Levée d’un tabou, volonté de partager les efforts de contraception au sein du couple: passer sur le billard pour se faire stériliser n’effraie plus les hommes. Le nombre d’interventions progresse de 30% chaque année.
L’opération n’étant pas remboursée par l’assurance de base, il n’existe aucune statistique officielle. Mais, à en croire le président du Groupement des urologues romands, le docteur Karim Kellou, la vasectomie a clairement le vent en poupe. «Aujourd’hui, je pratique cette intervention environ une fois par semaine, alors qu’il y a cinq ans encore, cette fréquence était d’une fois tous les trois mois», précise le spécialiste. Ses confrères observent le même phénomène, soit une progression annuelle d’environ 30%.
Alors qu’elle était 52% en 1992, la part des femmes utilisant la pilule comme moyen de contraception est tombé à 31% en 2017, selon les observations de l’Office fédéral de la statistique. Ce dernier estime que la multiplication des moyens de contraception – notamment hormonaux –, ainsi que les complications provoquées par la pilule œstroprogestative expliquent la tendance. La pilule reste tout de même la protection préférée des Suissesses avec le préservatif (42%).
Autre tendance très marquée: le profil des hommes qui se font stériliser s’est largement rajeuni. Aujourd’hui les patients ont en moyenne entre 30 et 40 ans, quand ils en affichaient 15 de plus auparavant.
Bien moins qu’un phénomène de mode, ces deux constats sont l’expression d’un changement de mentalité profond, selon l’analyse du Dr Kellou, qui officie au sein du Groupement hospitalier de l’ouest lémanique. «Le partage des tâches au sein des couples tend à s’équilibrer entre hommes et femmes. Cette dernière ayant pris la pilule pendant longtemps, l’homme estime désormais légitime de prendre une partie de la responsabilité de la contraception.» Il y a quelques années encore, les hommes qui avaient recours à la vasectomie le faisaient pour éviter les accidents. Une raison de moins en moins évoquée par ses patients.
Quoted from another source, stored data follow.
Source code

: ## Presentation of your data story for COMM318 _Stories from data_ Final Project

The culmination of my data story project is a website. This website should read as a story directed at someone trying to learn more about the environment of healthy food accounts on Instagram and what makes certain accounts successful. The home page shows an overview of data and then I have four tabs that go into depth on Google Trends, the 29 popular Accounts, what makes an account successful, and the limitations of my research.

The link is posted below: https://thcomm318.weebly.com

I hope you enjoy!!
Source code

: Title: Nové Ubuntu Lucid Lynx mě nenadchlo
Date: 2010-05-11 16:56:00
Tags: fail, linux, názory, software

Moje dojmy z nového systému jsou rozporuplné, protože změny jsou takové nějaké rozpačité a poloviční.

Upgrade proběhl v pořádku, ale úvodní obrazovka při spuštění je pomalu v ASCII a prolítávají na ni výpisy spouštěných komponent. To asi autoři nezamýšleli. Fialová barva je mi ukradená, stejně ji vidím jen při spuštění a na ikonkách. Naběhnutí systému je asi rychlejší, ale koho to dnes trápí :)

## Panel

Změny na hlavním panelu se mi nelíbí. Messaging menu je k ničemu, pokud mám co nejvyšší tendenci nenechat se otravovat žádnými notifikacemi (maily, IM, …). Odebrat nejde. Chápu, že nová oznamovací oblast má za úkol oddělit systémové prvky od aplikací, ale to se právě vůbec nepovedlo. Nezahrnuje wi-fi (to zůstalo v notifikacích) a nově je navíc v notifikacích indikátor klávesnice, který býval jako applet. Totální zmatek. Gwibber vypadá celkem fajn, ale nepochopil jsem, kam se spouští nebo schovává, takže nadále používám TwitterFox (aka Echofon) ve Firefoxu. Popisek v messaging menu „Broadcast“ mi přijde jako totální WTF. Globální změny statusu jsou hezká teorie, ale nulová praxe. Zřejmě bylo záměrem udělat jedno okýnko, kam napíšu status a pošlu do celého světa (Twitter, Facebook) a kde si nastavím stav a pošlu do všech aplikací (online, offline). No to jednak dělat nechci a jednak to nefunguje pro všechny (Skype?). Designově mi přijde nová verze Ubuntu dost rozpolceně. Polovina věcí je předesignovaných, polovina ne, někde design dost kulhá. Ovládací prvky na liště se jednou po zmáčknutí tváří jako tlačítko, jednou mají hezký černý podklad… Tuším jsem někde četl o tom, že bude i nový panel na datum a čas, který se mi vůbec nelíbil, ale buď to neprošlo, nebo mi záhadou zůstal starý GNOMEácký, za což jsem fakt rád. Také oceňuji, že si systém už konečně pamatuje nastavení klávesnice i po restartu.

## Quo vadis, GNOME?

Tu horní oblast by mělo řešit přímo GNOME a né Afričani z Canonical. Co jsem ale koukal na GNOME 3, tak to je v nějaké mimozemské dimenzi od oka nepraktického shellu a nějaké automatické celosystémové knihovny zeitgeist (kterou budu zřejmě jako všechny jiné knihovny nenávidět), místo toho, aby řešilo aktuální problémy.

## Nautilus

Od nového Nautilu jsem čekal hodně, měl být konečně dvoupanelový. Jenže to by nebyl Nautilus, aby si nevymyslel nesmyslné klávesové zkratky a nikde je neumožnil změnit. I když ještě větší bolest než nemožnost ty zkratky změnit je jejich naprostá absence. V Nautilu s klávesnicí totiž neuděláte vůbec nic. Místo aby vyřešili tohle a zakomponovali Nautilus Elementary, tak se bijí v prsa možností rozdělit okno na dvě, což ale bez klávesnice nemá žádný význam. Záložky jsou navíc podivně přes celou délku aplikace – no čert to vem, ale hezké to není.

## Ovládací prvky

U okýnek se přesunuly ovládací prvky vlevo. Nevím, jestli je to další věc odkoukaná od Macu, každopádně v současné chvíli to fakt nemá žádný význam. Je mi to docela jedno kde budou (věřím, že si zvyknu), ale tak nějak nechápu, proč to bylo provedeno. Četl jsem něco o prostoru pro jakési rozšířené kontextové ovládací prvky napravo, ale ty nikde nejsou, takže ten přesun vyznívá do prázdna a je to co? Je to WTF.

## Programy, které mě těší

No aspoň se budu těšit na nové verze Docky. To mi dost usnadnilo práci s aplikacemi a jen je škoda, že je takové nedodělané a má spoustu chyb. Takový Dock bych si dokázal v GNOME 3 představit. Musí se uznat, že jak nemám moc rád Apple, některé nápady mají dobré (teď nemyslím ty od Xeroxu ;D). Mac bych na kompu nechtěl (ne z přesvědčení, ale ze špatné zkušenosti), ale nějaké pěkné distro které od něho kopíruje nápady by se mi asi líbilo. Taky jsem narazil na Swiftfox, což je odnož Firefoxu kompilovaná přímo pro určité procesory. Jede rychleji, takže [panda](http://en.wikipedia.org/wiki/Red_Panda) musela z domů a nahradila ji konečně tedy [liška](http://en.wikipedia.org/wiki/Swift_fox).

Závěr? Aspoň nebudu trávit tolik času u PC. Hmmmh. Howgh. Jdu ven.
La présence d’une forte délégation anglo-saxonne sur l’arc lémanique expliquerait aussi l’accélération observée ces dernières années. Dans les pays anglophones, comme en Scandinavie, la vasectomie est depuis longtemps entrée dans les mœurs. Contrairement aux sociétés latines où la perte de fertilité a longtemps été assimilée comme à un recul de la virilité. Pour preuve, en France, la vasectomie était interdite jusqu’en 2001. Les pratiques de certains travailleurs internationaux ont donc trouvé un écho favorable auprès de leurs collègues locaux et le tabou entourant la vasectomie est tombé, analyse l’urologue.
Les complications sont rares, la convalescence est courte et le taux de réussite atteint les 99% après 3 mois. «En cas de grossesse post opératoire, il faut se poser la question si le facteur n’est pas passé par là».
Pour autant, la vasectomie reste un geste qui n’est pas anodin. Si la stérilisation peut être inversé ultérieurement, le processus est très complexe. Il convient ainsi de réfléchir longuement avant de prendre sa décision; de se projeter et de penser au long de terme. Un délai de réflexion minimum de 72 heures est d’ailleurs imposé. La pratique est par ailleurs encadrée par la loi sur la stérilisation, qui en en interdit notamment l’accès aux mineurs. Ce qui n’empêche pas de très jeunes adultes de consulter. «On cherche alors le pourquoi profond de la demande», explique Karim Kellou, qui n’exclut pas d’y donner suite. «Mais le mot d’ordre, quel que soit l’âge, c’est: prenez le temps de réfléchir.»